Linda Hamilton and James Cameron, star and director of Terminator and Terminator 2, are no longer associated with the franchise, but Arnold Schwarzenegger is, and really, that's all that matters. When he utters, “I'll be back” - and he does, but not as often as you might think - the adrenaline is flowing with such force that cheers are spontaneous.
Three things help this long-awaited sequel maintain its momentum. One is that it has been a dozen years since the previous sequel, so unless you're one of those Terminator junkies who watches the DVD once a month, memories of the previous films have had a chance to dim. Two is that Schwarzenegger isn't afraid to poke fun at himself and his character. And the third is that the movie is short, just under two hours.
For those few moviegoers who managed to avoid the previous Terminator movies, the premise is basically this: In the first movie, after a nuclear holocaust, the world is ruled by computers and machines that have become self-aware and are trying to destroy all humans. But there is human resistance, led by a man named John Connor. A cyborg (Schwarzenegger) is sent from the future to kill Connor's mother, Sara, (Hamilton) before she becomes pregnant. It fails, and Connor is born. The machines try again in the second movie, sending a new and improved Terminator after Connor, now a wild street kid, and Sara, who is in a mental hospital. But close on its heels is the old Terminator, who was repaired and reprogrammed by the adult John Connor sometime in the future and sent back to protect the young John Connor and his mother.

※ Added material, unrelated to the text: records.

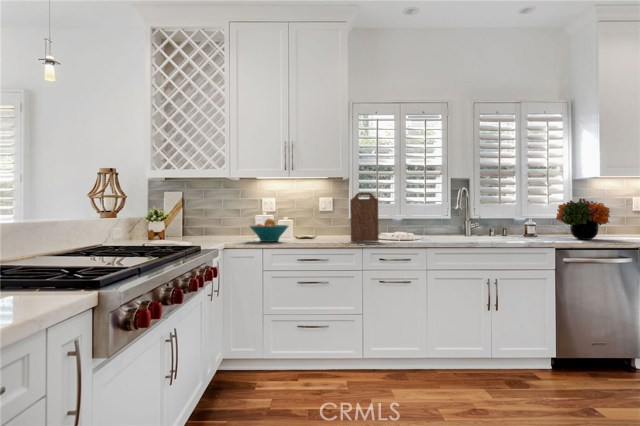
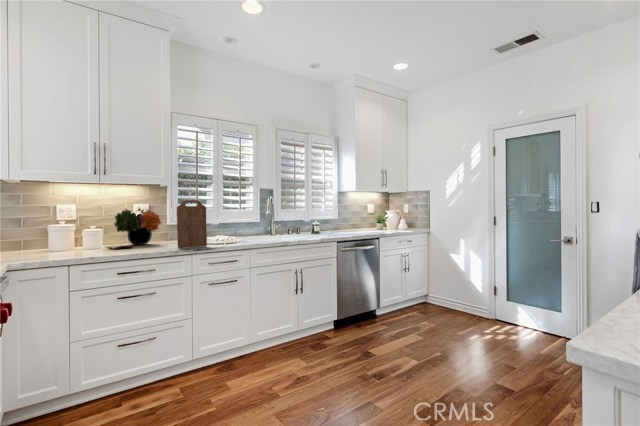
flower arrangement: present [556,198,610,240] -> present [114,207,162,245]
fruit bowl: present [250,219,289,242] -> none [46,229,104,257]

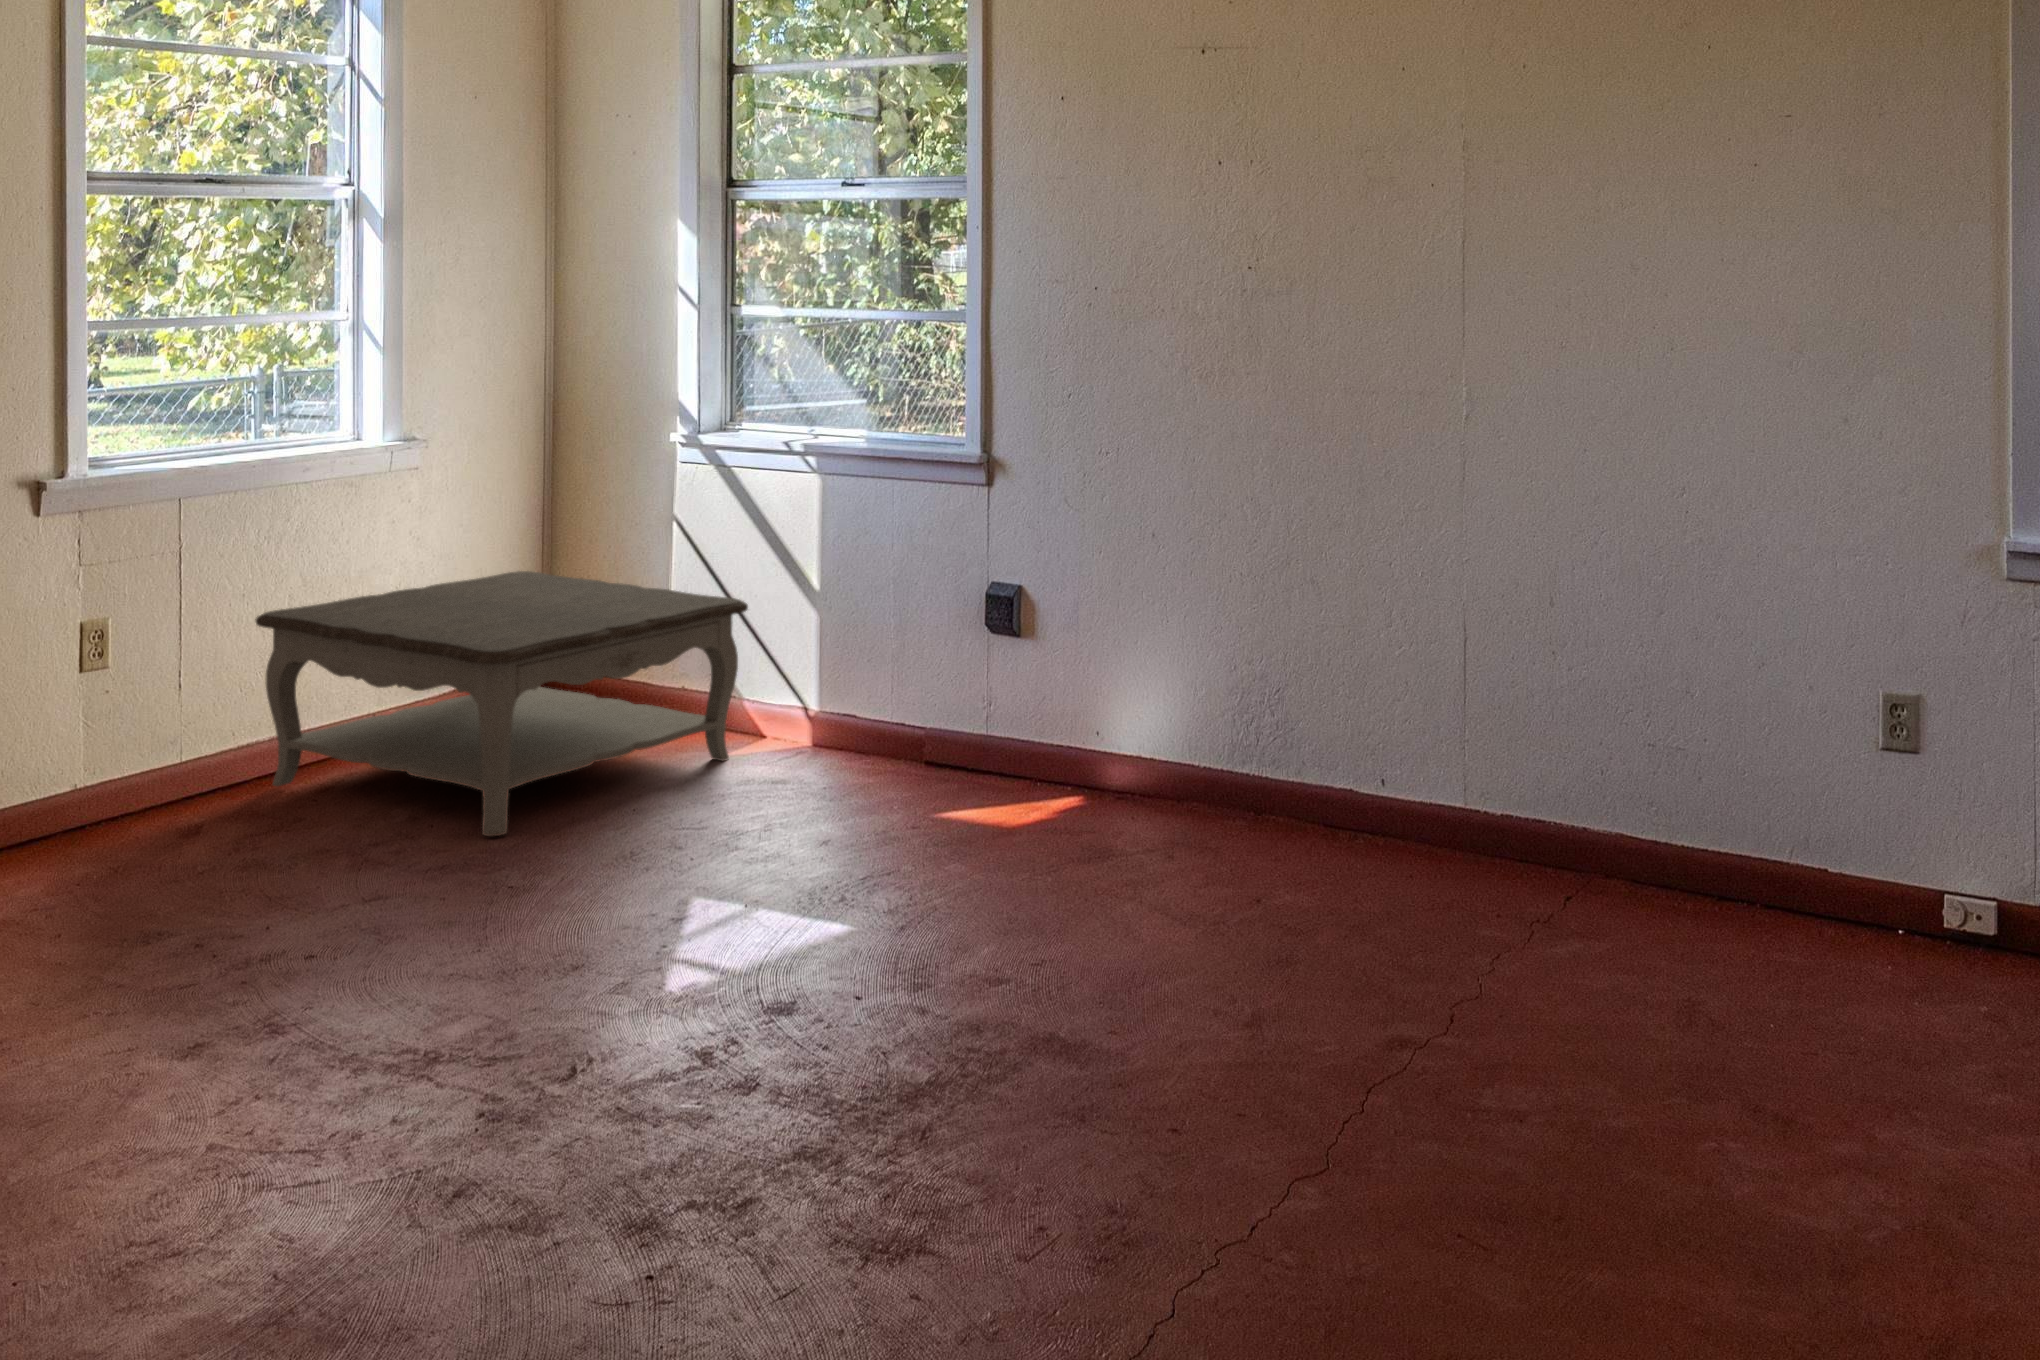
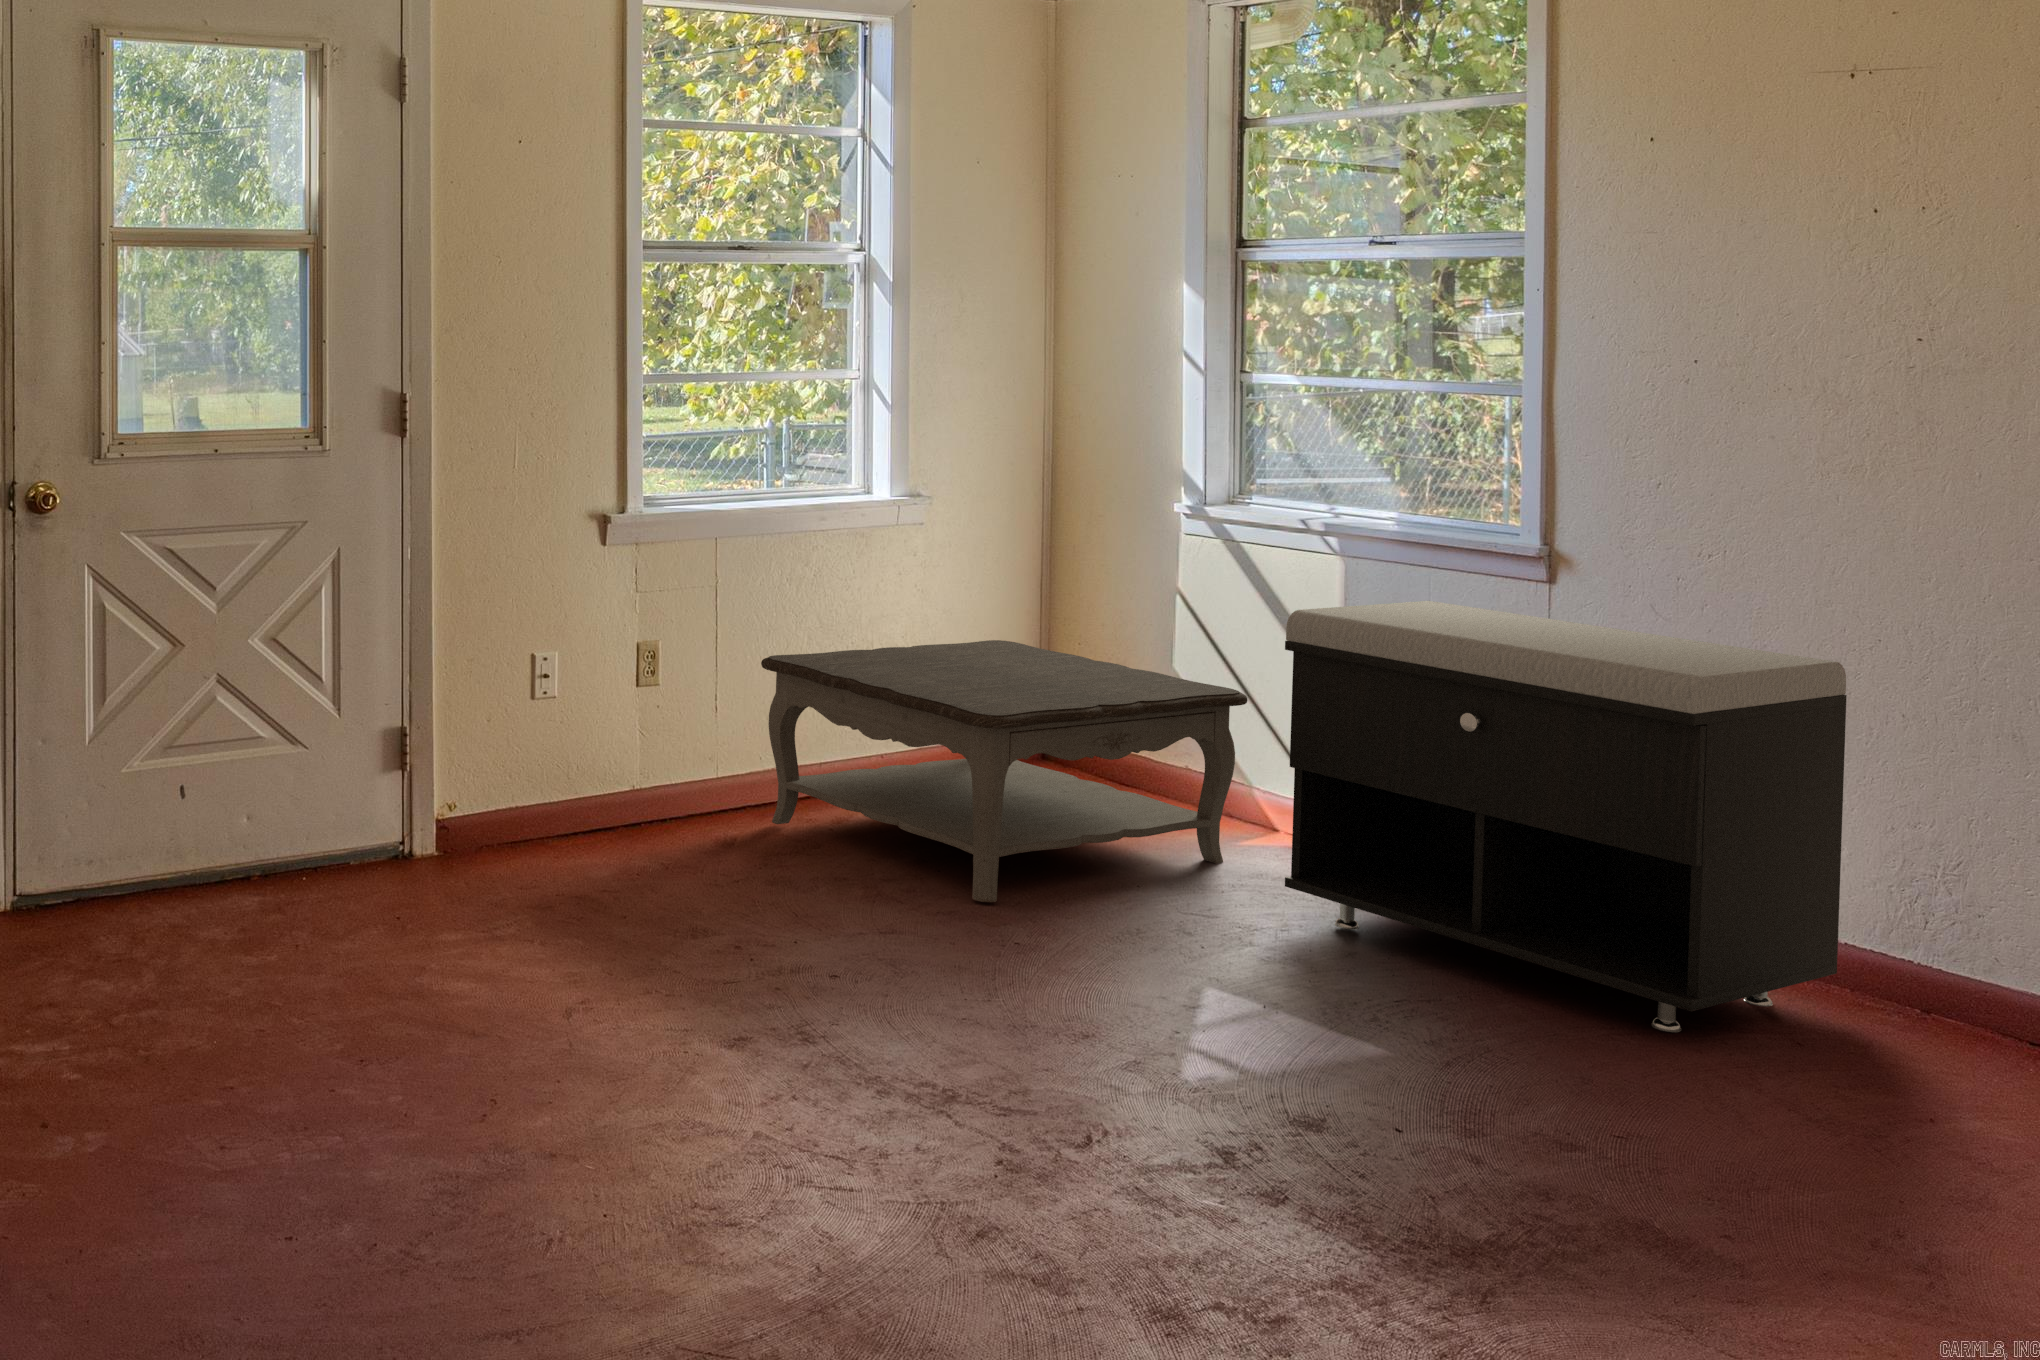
storage bench: none [775,504,1205,854] -> present [1285,601,1847,1032]

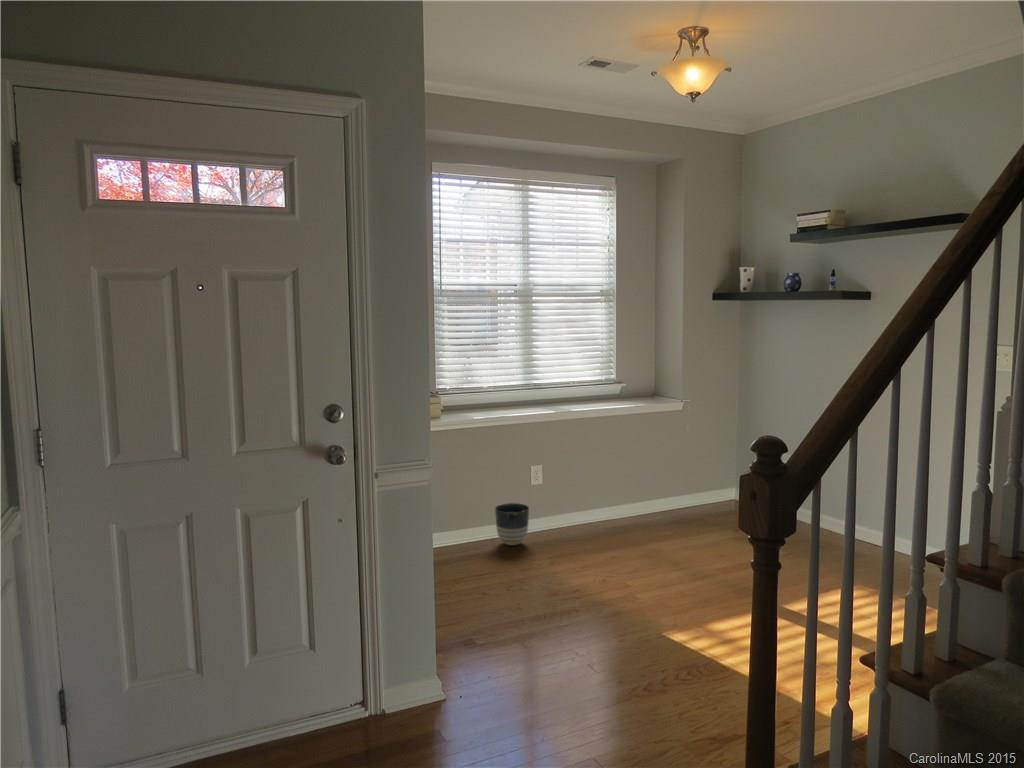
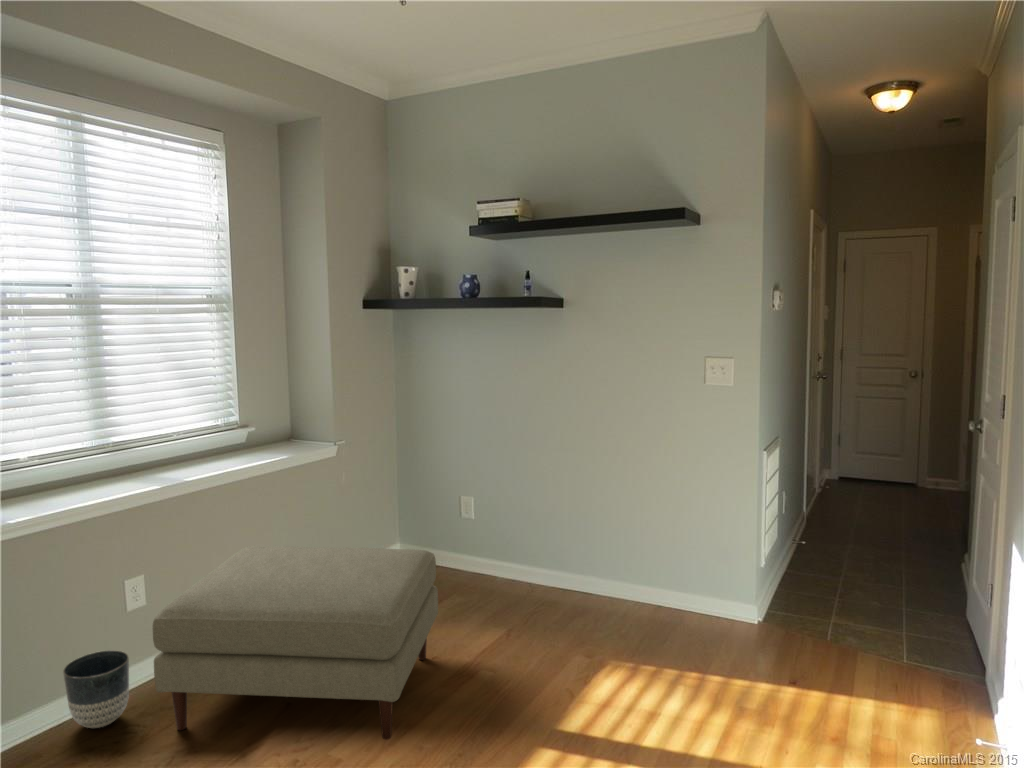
ottoman: none [539,459,730,586] -> present [152,546,438,740]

There are paradoxes all over the place here, not the least of which is that Connor is alive in the future, so this mission must be futile.
However, the moviemakers simply ignore them and substitute plenty of action and solid characters for problems with physics and time/space relationships.
That their decision was the right one was acknowledged last month by the American Film Institute, which put Schwarzenegger's Terminator character on both its top villains and top heroes lists.
Writers John Brancato and Michael Ferris (The Net, Steven Spielberg's The Others) feel no need to tamper with success and pretty much recycle the story from Terminator 2.
Oh, they move it forward a decade and lose Hamilton's character, but at its most basic, the tale revolves around two humans and two Terminators and some truly cool special effects.
For Terminator 3, Connor is a young adult (Nick Stahl). The holocaust that his mother had fought to avert has never come to pass and the world seems to be safe, but Connor feels no sense of security.
He suffers from nightmares that he fears will become horribly real, so he lives “off the grid,” no home, no credit cards, no medical history, no account with eBay or amazon.com.
Connor is right to be afraid, for the machines of the future have come up with their most deadly killing machine to date, the T-X, which takes the form of a beautiful woman (Kristanna Loken), but is very nearly indestructible.
Connor is the primary target of the T-X, but this time there is a secondary mission: to kill all of the young people who will become Connor's most trusted lieutenants. One of these is Kate Brewster (Claire Danes), a veterinarian.
T-X finds both Connor and Kate, but before it can carry out its mission, another Terminator (Schwarzenegger) shows up with another agenda.
Of course it sounds familiar.
Director Jonathan Mostow (U-571, Breakdown) and writers Brancato and Ferris don't just pay close attention to T3's predecessors, they embrace them. They embellish scenes and themes from the other movies rather than creating their own, and they count on familiarity to move the story forward without too much need to explain things.
The weakest element of Terminator 3 is Stahl. It's not that the actor is bad or even mediocre, it's that Edward Furlong put an almost indelible imprint on the character in Terminator 2, and Stahl doesn't put enough edge in his portrayal to make us believe Connor will become a determined, wily resistance leader.
On the other hand, both Terminators are plenty scary and believable and the movie boasts one of the most spectacular chase scenes ever, involving enough cars, fire trucks, and construction vehicles to keep fans of speed and mayhem happy for weeks.
Is Terminator 3 a great movie? No. Even with everything that's going on, the lack of logic is apparent.
But it's plenty good enough to hope that the Terminator will indeed be back.